Brigadir J beberapa jam sebelum diketahui meminta hal yang sangat penting dan dinilai menjadi dugaan jika rangkapan pembunuhan berencana memang sudah disiapkan.
Perlakukan tak lazim yang dilakukan Brigadir J adalah meminta dua senjatanya dikembalikan.
Pada Putri Candrawathi, Brigadir J meminta dua senjata yakni laras panjang dan pistol agar dikembalikan pada dirinya.
Hal tersebut terungkap dalam kasus dugaan pembunuhan berencana terhadap Brigadir J.
Aktivis perempuan Irma Hutabarat mengungkap permintaan yang dinilai tidak lazim ketika Brigadir J masih hidup.
Dia mengatakan hal itu terungkap dalam isi chat WA Brigadir J kepada Putri Candrawathi.
Tentang permintaan tak lazim itu dikatakan Irma Hutabarat sudah mengetahuinya.
Irma Hutabarat mengaku sudah mengetahui hasil isi chat WA Brigadir J kepada Putri Candrawathi.

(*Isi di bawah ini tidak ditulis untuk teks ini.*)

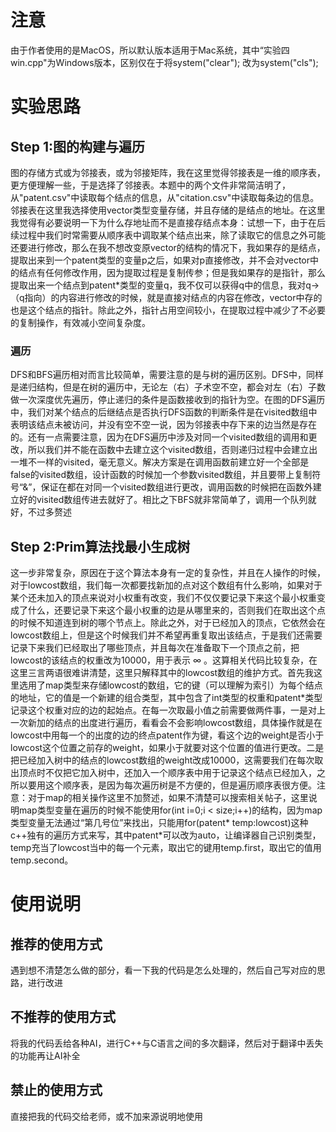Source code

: # 注意

由于作者使用的是MacOS，所以默认版本适用于Mac系统，其中“实验四win.cpp"为Windows版本，区别仅在于将system("clear"); 改为system("cls");

# 实验思路

## Step 1:图的构建与遍历

图的存储方式或为邻接表，或为邻接矩阵，我在这里觉得邻接表是一维的顺序表，更方便理解一些，于是选择了邻接表。本题中的两个文件非常简洁明了，从"patent.csv"中读取每个结点的信息，从"citation.csv"中读取每条边的信息。邻接表在这里我选择使用vector类型变量存储，并且存储的是结点的地址。在这里我觉得有必要说明一下为什么存地址而不是直接存结点本身：试想一下，由于在后续过程中我们时常需要从顺序表中调取某个结点出来，除了读取它的信息之外可能还要进行修改，那么在我不想改变原vector的结构的情况下，我如果存的是结点，提取出来到一个patent类型的变量p之后，如果对p直接修改，并不会对vector中的结点有任何修改作用，因为提取过程是复制传参；但是我如果存的是指针，那么提取出来一个结点到patent*类型的变量q，我不仅可以获得q中的信息，我对q->（q指向）的内容进行修改的时候，就是直接对结点的内容在修改，vector中存的也是这个结点的指针。除此之外，指针占用空间较小，在提取过程中减少了不必要的复制操作，有效减小空间复杂度。

### 遍历
DFS和BFS遍历相对而言比较简单，需要注意的是与树的遍历区别。DFS中，同样是递归结构，但是在树的遍历中，无论左（右）子术空不空，都会对左（右）子数做一次深度优先遍历，停止递归的条件是函数接收到的指针为空。在图的DFS遍历中，我们对某个结点的后继结点是否执行DFS函数的判断条件是在visited数组中表明该结点未被访问，并没有空不空一说，因为邻接表中存下来的边当然是存在的。还有一点需要注意，因为在DFS遍历中涉及对同一个visited数组的调用和更改，所以我们并不能在函数中去建立这个visited数组，否则递归过程中会建立出一堆不一样的visited，毫无意义。解决方案是在调用函数前建立好一个全部是false的visited数组，设计函数的时候加一个参数visited数组，并且要带上复制符号“&”，保证在都在对同一个visited数组进行更改，调用函数的时候把在函数外建立好的visited数组传进去就好了。相比之下BFS就非常简单了，调用一个队列就好，不过多赘述

## Step 2:Prim算法找最小生成树
这一步非常复杂，原因在于这个算法本身有一定的复杂性，并且在人操作的时候，对于lowcost数组，我们每一次都要找新加的点对这个数组有什么影响，如果对于某个还未加入的顶点来说对小权重有改变，我们不仅仅要记录下来这个最小权重变成了什么，还要记录下来这个最小权重的边是从哪里来的，否则我们在取出这个点的时候不知道连到树的哪个节点上。除此之外，对于已经加入的顶点，它依然会在lowcost数组上，但是这个时候我们并不希望再重复取出该结点，于是我们还需要记录下来我们已经取出了哪些顶点，并且每次在准备取下一个顶点之前，把lowcost的该结点的权重改为10000，用于表示 $\infty$ 。这算相关代码比较复杂，在这里三言两语很难讲清楚，这里只解释其中的lowcost数组的维护方式。首先我这里选用了map类型来存储lowcost的数组，它的键（可以理解为索引）为每个结点的地址，它的值是一个新建的组合类型，其中包含了int类型的权重和patent*类型记录这个权重对应的边的起始点。在每一次取最小值之前需要做两件事，一是对上一次新加的结点的出度进行遍历，看看会不会影响lowcost数组，具体操作就是在lowcost中用每一个的出度的边的终点patent作为键，看这个边的weight是否小于lowcost这个位置之前存的weight，如果小于就要对这个位置的值进行更改。二是把已经加入树中的结点的lowcost数组的weight改成10000，这需要我们在每次取出顶点时不仅把它加入树中，还加入一个顺序表中用于记录这个结点已经加入，之所以要用这个顺序表，是因为每次遍历树是不方便的，但是遍历顺序表很方便。注意：对于map的相关操作这里不加赘述，如果不清楚可以搜索相关帖子，这里说明map类型变量在遍历的时候不能使用for(int i=0;i \< size;i++)的结构，因为map类型变量无法通过“第几号位”来找出，只能用for(patent\* temp:lowcost)这种c++独有的遍历方式来写，其中patent\*可以改为auto，让编译器自己识别类型，temp充当了lowcost当中的每一个元素，取出它的键用temp.first，取出它的值用temp.second。

# 使用说明

## 推荐的使用方式

遇到想不清楚怎么做的部分，看一下我的代码是怎么处理的，然后自己写对应的思路，进行改进

## 不推荐的使用方式

将我的代码丢给各种AI，进行C++与C语言之间的多次翻译，然后对于翻译中丢失的功能再让AI补全

## 禁止的使用方式

直接把我的代码交给老师，或不加来源说明地使用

Permintaan Brigadir J itu hanya beberapa jam sebelum sang ajudan dibantai di Duren Tiga, Jakarta Selatan pada Jumat (8/7/2022).
Hingga sejauh ini hanya ada keterangan dari para tersangka yang dikonsumsi publik, dengan tingkat kebenaran yang masih dipertanyakan.
Keterangan kelima tersangka diragukan lantaran antara Ferdy Sambo, Putri Candrawathi, Kuat Ma'ruf, Bripka RR, dan Bharada E, pernah bersekongkol memberi keterangan palsu.
Mereka bersekongkol tentang baku tembak dan pemerkosaan di rumah dinas Kadiv Propam Polri di Duren Tiga, Jakarta Selatan.
Hampir tiga bulan lamanya kasus pembunuhan Brigadir J diselimuti misteri tentang apa motif sebenarnya sang ajudan harus mati dengan cara sadis.